Per esempio, a me viene subito in mente la storia di una foglia che sta per staccarsi dall’albero. Si prepara dunque alla partenza: fa le valige, saluta le altre foglie, qualche insetto, respira profondamente e via, finalmente parte: dopo tanto lavoro e tanta attesa (e tanta fotosintesi clorofilliana) finalmente in vacanza, una nuova vita. Poi mentre sta dolcemente scivolando verso terra, il vento inizia a farla volare. La storia potrebbe proseguire con i pensieri della foglia, che vede il mondo dall’alto: potrebbe arrivare ovunque…
Laboratorio 2: la tecnologia e i mestieri
Rodari è sempre stato molto attento a proporre ai bambini storie, fiabe, filastrocche che prendono spunto dalla tecnologia, dalle scoperte scientifiche, dai mestieri degli adulti. E se ai suoi tempi si parlava di treno, di tram, di televisore per i primi e di commesso viaggiatore, di operaio, di fornaio o di astronauti per i secondi, oggi saranno i bambini e le bambine a suggerire gli spunti.
Per quanto riguarda la tecnologia, alcuni sono facili da immaginare: lo smartphone, internet, i social, le app, google, i tablet, la play station. I mestieri, invece, potranno essere quello di fattorino di Amazon, risponditore di un call center, influencer di vari social e… astronauta, che è un sempreverde.
Provate a raccogliere, con i bambini, un elenco di tecnologie moderne e di mestieri che conoscono. Poi discutete con loro alcune possibili variazioni:
• quali sono le tecnologie che i bambini conoscono e usano?
• Quali sono i mestieri che i bambini conoscono?
• Insieme, provate a sceglierne qualche tecnologia/mestiere e per ciascuna scelta riflettete sulle sue caratteristiche e a che cosa serve.
• Che cosa succederebbe se una tecnologia iniziasse a funzionare alla rovescia? E se funzionasse alla perfezione?
• E se un mestiere fosse svolto alla rovescia? O con un’attenzione maniacale?
Ecco un paio di esempi che potete variare a piacimento che illustrano i due casi.
Esempio 1. Smartphone è una parola composta da smart, acuto, intelligente e phone, telefono. Insomma: è un cellulare intelligente. È un’occasione meravigliosa per giocare con l’intelligenza vera e presunta.
Insieme ai bambini possiamo inventare una storia in cui un inventore costruisce uno Sciocco-phone o uno tonto-phone, cioè un cellulare che sbaglia sempre numero o che non capisce mai le richieste. Oppure che scaricano le mappe ma poi si confonde e perde la strada) oppure uno scherzo-phone, un cellulare che continua a fare scherzi a ogni chiamata.

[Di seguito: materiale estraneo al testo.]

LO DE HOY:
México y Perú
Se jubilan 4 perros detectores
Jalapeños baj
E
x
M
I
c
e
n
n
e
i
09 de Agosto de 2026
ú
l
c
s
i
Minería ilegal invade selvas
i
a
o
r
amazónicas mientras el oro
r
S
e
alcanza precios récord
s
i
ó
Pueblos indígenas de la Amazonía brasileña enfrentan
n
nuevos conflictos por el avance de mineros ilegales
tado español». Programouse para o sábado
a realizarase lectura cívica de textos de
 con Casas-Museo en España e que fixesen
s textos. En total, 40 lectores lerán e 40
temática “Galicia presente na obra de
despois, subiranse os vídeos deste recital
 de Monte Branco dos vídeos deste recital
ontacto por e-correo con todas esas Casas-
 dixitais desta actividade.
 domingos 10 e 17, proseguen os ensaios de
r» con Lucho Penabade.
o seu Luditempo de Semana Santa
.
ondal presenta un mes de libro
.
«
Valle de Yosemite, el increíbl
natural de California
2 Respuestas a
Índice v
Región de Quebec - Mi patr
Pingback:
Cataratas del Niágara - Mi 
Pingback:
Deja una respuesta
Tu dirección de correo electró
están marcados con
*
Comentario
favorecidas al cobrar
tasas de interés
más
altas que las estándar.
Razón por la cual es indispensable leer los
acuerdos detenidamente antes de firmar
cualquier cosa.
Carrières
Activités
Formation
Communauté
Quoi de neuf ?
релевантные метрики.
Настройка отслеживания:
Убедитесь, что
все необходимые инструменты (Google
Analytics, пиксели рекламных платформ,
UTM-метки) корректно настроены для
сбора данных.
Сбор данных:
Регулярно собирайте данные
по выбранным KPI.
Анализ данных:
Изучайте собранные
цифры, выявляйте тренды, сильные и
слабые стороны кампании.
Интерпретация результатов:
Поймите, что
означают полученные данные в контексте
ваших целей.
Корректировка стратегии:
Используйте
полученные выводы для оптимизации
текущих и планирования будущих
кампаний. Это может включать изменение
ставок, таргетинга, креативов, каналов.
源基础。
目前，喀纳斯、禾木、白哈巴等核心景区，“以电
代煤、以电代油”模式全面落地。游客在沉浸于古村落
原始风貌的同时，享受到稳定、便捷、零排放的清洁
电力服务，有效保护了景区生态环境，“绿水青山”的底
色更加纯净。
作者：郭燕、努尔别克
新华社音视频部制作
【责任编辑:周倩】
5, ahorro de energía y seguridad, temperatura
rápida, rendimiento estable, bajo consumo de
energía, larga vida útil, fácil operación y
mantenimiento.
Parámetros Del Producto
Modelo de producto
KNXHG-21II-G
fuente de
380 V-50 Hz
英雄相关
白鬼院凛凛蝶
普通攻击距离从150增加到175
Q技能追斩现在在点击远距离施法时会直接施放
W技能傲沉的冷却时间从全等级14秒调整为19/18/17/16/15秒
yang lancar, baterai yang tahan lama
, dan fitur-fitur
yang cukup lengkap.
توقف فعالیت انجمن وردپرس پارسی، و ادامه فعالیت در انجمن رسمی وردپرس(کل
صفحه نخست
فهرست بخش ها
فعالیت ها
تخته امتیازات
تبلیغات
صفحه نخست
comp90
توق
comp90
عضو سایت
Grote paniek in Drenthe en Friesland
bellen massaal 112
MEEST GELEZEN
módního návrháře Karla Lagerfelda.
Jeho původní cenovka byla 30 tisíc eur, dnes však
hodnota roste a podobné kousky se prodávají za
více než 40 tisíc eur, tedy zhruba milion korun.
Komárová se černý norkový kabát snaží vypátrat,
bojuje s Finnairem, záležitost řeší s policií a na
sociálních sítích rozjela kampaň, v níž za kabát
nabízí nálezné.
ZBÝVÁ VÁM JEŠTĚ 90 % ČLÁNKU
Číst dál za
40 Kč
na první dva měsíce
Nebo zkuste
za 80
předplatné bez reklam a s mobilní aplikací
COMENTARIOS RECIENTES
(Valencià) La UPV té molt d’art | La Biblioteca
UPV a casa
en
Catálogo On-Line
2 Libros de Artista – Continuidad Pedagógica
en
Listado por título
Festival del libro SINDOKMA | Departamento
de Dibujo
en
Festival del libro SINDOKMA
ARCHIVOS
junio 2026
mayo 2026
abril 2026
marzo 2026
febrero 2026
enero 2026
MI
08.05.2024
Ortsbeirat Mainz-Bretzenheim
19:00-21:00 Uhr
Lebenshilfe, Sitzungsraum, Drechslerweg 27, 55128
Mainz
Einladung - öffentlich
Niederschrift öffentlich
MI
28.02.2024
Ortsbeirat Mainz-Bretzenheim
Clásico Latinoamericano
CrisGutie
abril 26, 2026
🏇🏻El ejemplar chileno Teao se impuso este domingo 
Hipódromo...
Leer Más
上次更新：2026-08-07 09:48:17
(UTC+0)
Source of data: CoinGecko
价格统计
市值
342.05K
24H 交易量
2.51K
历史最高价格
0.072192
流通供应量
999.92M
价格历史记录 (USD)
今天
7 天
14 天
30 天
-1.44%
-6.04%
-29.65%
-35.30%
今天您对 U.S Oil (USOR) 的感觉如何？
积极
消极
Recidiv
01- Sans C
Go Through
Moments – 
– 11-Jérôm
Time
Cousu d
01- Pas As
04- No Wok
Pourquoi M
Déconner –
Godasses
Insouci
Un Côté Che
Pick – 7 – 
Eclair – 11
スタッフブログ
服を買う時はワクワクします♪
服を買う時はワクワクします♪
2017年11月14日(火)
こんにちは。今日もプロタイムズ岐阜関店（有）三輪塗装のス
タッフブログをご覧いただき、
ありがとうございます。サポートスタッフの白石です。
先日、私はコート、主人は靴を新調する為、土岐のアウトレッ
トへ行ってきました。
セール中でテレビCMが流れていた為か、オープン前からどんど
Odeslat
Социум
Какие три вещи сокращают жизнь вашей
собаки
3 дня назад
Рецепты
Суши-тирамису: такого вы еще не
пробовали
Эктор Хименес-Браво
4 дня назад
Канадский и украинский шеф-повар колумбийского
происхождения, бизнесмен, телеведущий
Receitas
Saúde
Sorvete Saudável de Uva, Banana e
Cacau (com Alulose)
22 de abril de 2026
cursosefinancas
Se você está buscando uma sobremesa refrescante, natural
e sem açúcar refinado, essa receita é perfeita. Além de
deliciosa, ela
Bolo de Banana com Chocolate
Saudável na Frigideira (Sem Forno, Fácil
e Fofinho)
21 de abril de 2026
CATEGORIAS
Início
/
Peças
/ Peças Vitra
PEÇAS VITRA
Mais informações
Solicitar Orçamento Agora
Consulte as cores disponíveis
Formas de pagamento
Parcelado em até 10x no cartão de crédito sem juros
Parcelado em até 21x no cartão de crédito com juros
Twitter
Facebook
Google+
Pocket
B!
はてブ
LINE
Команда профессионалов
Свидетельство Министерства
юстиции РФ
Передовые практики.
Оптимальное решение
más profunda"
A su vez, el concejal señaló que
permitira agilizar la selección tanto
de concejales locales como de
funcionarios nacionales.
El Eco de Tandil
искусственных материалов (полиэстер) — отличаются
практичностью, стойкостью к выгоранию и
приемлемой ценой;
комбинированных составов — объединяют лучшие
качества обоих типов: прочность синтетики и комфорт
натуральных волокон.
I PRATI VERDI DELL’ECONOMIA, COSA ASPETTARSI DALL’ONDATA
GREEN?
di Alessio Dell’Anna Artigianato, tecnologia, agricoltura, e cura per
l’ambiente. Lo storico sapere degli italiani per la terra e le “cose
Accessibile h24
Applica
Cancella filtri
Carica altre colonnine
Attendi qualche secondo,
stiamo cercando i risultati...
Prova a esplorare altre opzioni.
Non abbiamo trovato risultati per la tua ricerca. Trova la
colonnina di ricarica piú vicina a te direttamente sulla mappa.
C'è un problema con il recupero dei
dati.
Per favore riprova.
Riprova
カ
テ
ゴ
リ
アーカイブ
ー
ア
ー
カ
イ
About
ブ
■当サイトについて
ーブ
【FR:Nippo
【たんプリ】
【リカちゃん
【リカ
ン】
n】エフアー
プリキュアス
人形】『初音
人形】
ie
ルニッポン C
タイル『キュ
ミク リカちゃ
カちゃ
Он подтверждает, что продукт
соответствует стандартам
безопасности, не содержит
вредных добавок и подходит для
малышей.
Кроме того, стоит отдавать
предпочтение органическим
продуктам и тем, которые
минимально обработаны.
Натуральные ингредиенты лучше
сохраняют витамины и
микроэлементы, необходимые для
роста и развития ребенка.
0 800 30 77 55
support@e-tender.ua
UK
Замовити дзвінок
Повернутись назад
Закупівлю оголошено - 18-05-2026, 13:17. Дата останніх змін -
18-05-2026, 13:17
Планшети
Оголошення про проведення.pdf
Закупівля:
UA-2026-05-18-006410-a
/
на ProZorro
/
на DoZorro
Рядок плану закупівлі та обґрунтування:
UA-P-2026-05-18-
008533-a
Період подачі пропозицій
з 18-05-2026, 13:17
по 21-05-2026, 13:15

Il mio gioco preferito con gli smartphone da proporre ai bambini, per esempio, è partire dal correttore automatico T9, quell’applicazione che cambia le parole come vuole lui, sbagliando quasi sempre. Mentre scrivi un messaggio, ti corregge Plutone con poltrone (“gli astronauti sono partiti per esplorare poltrone”), ragazza con tasca (“sono innamoratissimo della mia tasca”), leone con lettone (“mi sono trovato di fronte un lettone che ruggiva affamato”). Per fare attività con i bambini, lo personalizzo un po’: quel T9 diventa Tinnove ed è il suo cognome. Il nome completo è Gianni Tinnove: è l’opposto del professor Grammaticus di Rodari, quel professore che andava in giro ne Il libro degli errori a cercar di correggere o di osservare gli errori che fanno gli italiani.
Gianni Tinnove fa di peggio: pensa di trovare degli errori anche quando non ci sono. Li corregge e ottiene dei risultati terribili, come per esempio quel giorno che ha fatto inciampare un calciatore che stava per segnare, perché ha scambiato il pallone con un piedone sbucato dal nulla, che ha deviato il tiro in calcio d’angolo.
Esempio 2. Chiedete ai bambini che cosa vorrebbero avere, come in una superlista di regali per Natale. E poi chiedete loro di togliere dalla lista tutto quello che non è davvero necessario fino a quando non rimanete con una sola parola. Supponiamo sia “mamma”.
Immaginate ora che i bambini che si ritrovano di fronte a un supergoogle perfetto, che trova sempre tutto all’istante. Ma non solo lo trova: te lo consegna. Vuoi un gatto? Scrivi “gatto” e un micio si materializza lì vicino a te. Scrivi “amico” ed ecco l’amico perfetto al tuo fianco. Che cosa succede però se scrivi “mamma” e il supergoogle ti regala una playstation? E se la parola “mamma” non fosse stata inserita nella lista che il supergoogle può trovare?